*** Opening EXERCISE PASSAGE ***

Rapid Wash out from Parathyroid Adenomas/Hyperplastic Glands: Comparison of Primary Versus Secondary Hyperparathyroidism
Presentation Number: MON 349
Date of Presentation: April 3rd, 2017
Yevgeniya Kushchayeva*1, Shiksha Sharma2, Sergiy Kushchayev3, Douglas Van Nostrand4 and Kanchan Kulkarni2
1NIDDK, National Institutes of Health, Bethesda, MD, 2MedStar Washington Hospital Center, Washington, DC, 3Mercy Catholic Medical Center, Darby, PA, 4Medstar Health Research Institute, Washington, DC
Introduction. 99mTc-Sestamibi (SeS) is a standard tool for localization of adenomas/hyperplasia (PA/Hs) in hyperparathyroidism (HPTH) designed on the difference between thyroid and parathyroid tissue radiotracer washout on early and late phases of scintigraphy (Caveny S et al, 2012). Classic pattern of SeS retention by PA/Hs and washout from thyroid on late phase occurs in 60-75% (Lorberboym et al, 2003; Caveny et al, 2012). In some cases PA/Hs can be missed due to radiotracer rapid washout (RW). There is limited literature on relationship of different forms of HPTH on SeS RW. The aim of this study was to characterize RW in primary (pHPTH) and secondary HPTH (sHPTH) and utility of parathyroid imaging in these cases.
Materials and methods. Patients with HPTH after parathyroidectomy (2012 -2013) with available dual phase SeS parathyroid imaging, pathology report, pre- and postsurgical biochemical HPTH workup have been included. Correlative imaging with 123I performed on selective patients was also used for analysis. 76 patients with 119 PA/Hs of age 58.3+12.5yr and M:F ratio 1:3.2 were analyzed. 75% (57/76) had pHPTH and 22.4% (17/76) were diagnosed with sHPTH. One tertiary HPTH and one parathyroid carcinoma case were excluded from further analysis.

*** Closing EXERCISE PASSAGE ***

• [ACTIVITY 1]:
According to the abstract on sestamibi washout in hyperparathyroidism, in what percentage of cases does the classic pattern of retention by adenomas/hyperplasia and washout from the thyroid on the late phase occur?
• [ACTIVITY 2]:
Carry on the abstract on sestamibi washout in hyperparathyroidism from where it stops.

*** Opening DATA FOR REVIEW ***

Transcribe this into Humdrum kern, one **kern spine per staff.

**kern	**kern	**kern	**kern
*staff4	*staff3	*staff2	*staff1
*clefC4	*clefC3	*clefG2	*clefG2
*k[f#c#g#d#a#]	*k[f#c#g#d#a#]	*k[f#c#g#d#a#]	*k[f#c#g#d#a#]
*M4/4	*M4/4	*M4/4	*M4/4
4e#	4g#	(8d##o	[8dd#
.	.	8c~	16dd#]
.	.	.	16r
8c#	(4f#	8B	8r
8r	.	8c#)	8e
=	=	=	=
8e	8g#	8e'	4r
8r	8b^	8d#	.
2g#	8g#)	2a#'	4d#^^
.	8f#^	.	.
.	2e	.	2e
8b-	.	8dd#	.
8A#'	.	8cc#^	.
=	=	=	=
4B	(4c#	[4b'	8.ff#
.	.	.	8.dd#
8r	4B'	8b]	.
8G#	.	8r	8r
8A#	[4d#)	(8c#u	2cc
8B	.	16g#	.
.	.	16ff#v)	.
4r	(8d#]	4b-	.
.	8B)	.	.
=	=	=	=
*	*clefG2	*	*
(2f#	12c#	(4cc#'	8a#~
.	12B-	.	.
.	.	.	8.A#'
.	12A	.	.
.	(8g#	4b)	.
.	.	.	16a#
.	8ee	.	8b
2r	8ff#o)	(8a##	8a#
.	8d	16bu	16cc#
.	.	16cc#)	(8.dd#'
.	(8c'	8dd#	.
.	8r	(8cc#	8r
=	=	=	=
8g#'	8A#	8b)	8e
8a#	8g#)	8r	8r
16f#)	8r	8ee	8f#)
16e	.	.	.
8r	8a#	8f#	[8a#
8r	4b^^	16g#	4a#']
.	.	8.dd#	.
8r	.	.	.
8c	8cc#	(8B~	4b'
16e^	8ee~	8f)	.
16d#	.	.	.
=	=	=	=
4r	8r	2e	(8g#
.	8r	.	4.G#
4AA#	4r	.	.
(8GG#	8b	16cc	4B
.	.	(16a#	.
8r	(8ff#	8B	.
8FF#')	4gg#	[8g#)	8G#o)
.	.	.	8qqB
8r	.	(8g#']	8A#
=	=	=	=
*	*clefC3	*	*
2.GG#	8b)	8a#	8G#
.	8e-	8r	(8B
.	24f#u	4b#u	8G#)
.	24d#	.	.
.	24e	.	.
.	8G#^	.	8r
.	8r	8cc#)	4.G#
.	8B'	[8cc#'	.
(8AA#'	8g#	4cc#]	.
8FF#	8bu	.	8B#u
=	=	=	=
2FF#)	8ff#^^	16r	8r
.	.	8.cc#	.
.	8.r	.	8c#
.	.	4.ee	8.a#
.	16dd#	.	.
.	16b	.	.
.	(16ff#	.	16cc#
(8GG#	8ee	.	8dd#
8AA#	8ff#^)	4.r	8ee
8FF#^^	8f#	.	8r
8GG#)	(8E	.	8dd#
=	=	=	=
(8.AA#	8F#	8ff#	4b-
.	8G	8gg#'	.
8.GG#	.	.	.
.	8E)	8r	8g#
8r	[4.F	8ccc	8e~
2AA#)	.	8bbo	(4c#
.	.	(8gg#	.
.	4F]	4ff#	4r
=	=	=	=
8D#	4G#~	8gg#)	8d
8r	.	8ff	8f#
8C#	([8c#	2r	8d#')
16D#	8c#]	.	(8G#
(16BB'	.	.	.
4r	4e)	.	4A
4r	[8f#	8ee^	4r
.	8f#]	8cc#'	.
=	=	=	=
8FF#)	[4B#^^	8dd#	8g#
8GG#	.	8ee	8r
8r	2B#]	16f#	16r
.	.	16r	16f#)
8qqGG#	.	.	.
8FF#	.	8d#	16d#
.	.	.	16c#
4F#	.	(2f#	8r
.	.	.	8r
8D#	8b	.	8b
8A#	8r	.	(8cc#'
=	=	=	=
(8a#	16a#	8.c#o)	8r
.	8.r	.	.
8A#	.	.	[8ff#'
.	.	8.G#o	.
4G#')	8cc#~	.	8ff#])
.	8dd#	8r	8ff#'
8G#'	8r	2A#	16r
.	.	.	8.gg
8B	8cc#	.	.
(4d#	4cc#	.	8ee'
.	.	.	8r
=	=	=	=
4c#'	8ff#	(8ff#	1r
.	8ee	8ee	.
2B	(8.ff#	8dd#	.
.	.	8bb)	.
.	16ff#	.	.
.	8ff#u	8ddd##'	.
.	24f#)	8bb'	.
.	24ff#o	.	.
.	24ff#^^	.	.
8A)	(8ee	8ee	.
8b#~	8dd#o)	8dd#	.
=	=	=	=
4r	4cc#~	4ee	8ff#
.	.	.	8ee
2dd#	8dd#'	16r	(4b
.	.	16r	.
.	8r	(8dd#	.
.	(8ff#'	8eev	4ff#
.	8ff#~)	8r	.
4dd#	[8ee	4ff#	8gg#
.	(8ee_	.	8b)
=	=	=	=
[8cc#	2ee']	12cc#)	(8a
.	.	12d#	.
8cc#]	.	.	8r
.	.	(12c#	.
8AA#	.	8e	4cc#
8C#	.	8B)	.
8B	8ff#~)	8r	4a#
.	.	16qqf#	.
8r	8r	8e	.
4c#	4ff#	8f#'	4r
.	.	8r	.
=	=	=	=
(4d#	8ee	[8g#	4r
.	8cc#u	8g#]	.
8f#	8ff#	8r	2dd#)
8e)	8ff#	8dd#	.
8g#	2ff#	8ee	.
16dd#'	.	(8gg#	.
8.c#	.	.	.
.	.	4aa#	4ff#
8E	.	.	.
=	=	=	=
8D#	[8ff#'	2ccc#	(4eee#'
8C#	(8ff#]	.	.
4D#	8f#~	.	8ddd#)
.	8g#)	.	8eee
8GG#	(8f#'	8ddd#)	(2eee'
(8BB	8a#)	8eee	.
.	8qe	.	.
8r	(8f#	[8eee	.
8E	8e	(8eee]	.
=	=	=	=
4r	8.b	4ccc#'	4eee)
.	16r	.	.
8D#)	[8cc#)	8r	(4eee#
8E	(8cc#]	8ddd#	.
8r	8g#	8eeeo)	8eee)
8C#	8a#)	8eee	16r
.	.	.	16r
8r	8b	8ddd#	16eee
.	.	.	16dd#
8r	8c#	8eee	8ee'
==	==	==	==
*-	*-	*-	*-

*** Closing DATA FOR REVIEW ***

• [YOUR RESPONSE 1]:
60-75%.

• [YOUR RESPONSE 2]:
Results: Single PA/H was found in 69.7% and multiglandular disease in 30.3% of patients. sHPTH patients had significantly higher multiglandular involvement (4/57 vs 17/17) and postoperative PTH levels (34.4+32 vs 183+143pg/ml) with no difference in postoperative calcium (Ca) levels.
Among all glands, 67.2% (80/119) were positive on early SeS phase, and 48.74% (58/119) retained radioisotope on late SeS phase.
1. RW was identified in 18.5% of all PA/Hs (22/119).
2. Size: PAs positive on late SeS scans were significantly large being 2+0.9 vs 1.65+0.77cm (p<0.05). No size difference was noted between positive vs negative PA/Hs on early SeS phase (1.77+0.9 vs 1.83+0.83cm).
3. There was no significant difference in preoperative levels of PTH and Ca on retention of SeS radiotracer in late phase in both pHPTH and sHPTH.
4. PA/Hs in sHPTH vs pHPTH were significantly more often negative on both early and late SeS scans (43.9 vs 22.6%, p <0.05) and less often demonstrated RW (10.5 vs 25.8%, p<0.05) PA/Hs in pHPTH had higher SeS detection rate on early phase SeS scans (77.4 vs 56%, p<0.05).
5. There was no significant difference in number of PA/Hs positive on both early and late imaging (51.6 vs 45.6%) between pHPTH and sHPTH.
123I scintigraphy, as an additional diagnostic tool, was positive in 83.3% of PA/Hs with RW but was not effective in all cases that were negative on both early and late SeS scintigraphy.
Conclusion: Based on our results, RW occurred in 18.5% of surgically confirmed PA/Hs and depends on PTs size and type of HPTH being more common in pHPTH but neither on preoperative PTH nor Ca levels.